Romans 8:9-11, “9 However, you are not in the flesh but in the Spirit, if indeed the Spirit of God dwells in you. But if anyone does not have the Spirit of Christ, he does not belong to Him. 10 If Christ is in you, though the body is dead because of sin, yet the spirit is alive because of righteousness. 11 But if the Spirit of Him who raised Jesus from the dead dwells in you, He who raised Christ Jesus from the dead will also give life to your mortal bodies through His Spirit who dwells in you.”  The action of the Holy Spirit on the words we read or hear, brings life into those words.  It makes it alive, vibrant, and filled with dynamic power.  It empowers the word we hear or read to take us into a higher level of living which we are called to experience. It takes us from a dull, monotonous, boring life, to a life of excitement, exhilaration, amazement.

 

Remember that the ultimate purpose of our lives is to transform, to change us to become like Christ.   It is to take us from being mere men, mere human beings, and become children of God.  It will be the Word of God that will bring this about.

 

So if this is true, why isn’t it happening in my life?  Why do I not see the growth and change that the Word of God should produce?   This is what our parable today shows.  It shows where the difficulty, the struggle, and the obstacle is.  As a natural seed cannot just grow well on any soil, and that it would need a condition of the ground that will be conducive for its proper growth, so also the seed of God’s Word.  It will require a condition of our hearts that will be favourable and beneficial for it to do what God intended it to do.

 

Jesus summarizes this in John 8:43, “Why do you not understand My speaking?
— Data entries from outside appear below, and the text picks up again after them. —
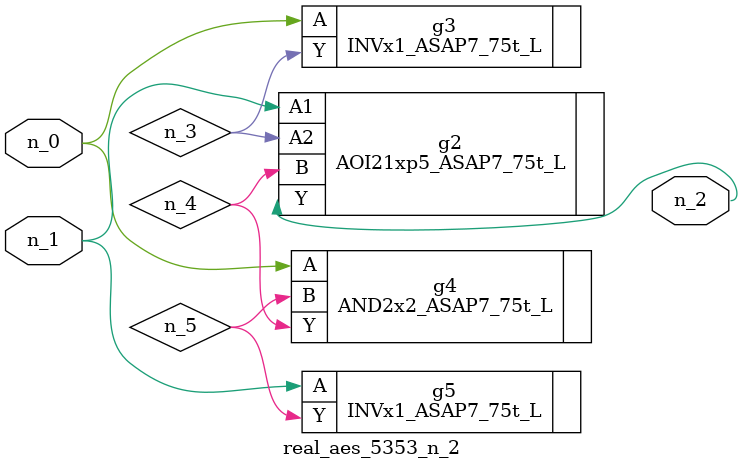
<source format=v>
module real_aes_5353_n_2 (n_0, n_1, n_2);
input n_0;
input n_1;
output n_2;
wire n_4;
wire n_3;
wire n_5;
INVx1_ASAP7_75t_L g3 ( .A(n_0), .Y(n_3) );
AND2x2_ASAP7_75t_L g4 ( .A(n_0), .B(n_5), .Y(n_4) );
AOI21xp5_ASAP7_75t_L g2 ( .A1(n_1), .A2(n_3), .B(n_4), .Y(n_2) );
INVx1_ASAP7_75t_L g5 ( .A(n_1), .Y(n_5) );
endmodule
</source>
Because you cannot bear to hear My word.”   We will not understand and obey His Word if we do not give room in our hearts to hear His truth.   God knows what goes through our heart, so, we need to have a heart that is surrendered to God.

 

One of the reasons Jesus states His teaching in parables is that a parable is a wonderful key that unlocks the riches of God’s Kingdom for those who are seeking, but the parable is also a great puzzle that leaves one baffled, perplexed, even confused when one does not make any effort to give that place that the Word of God deserves in every disciple.  The Bible is the key to our life.  It is hard to understand if we close our hearts.  

 

Let us not miss out on the beautiful and exciting life of Christianity by being plain spectators who come to watch a nice mass every Sunday.  Let us enter into the arena of Life and become participants in this awesome, this spectacular experience of a true disciple of God’s Kingdom.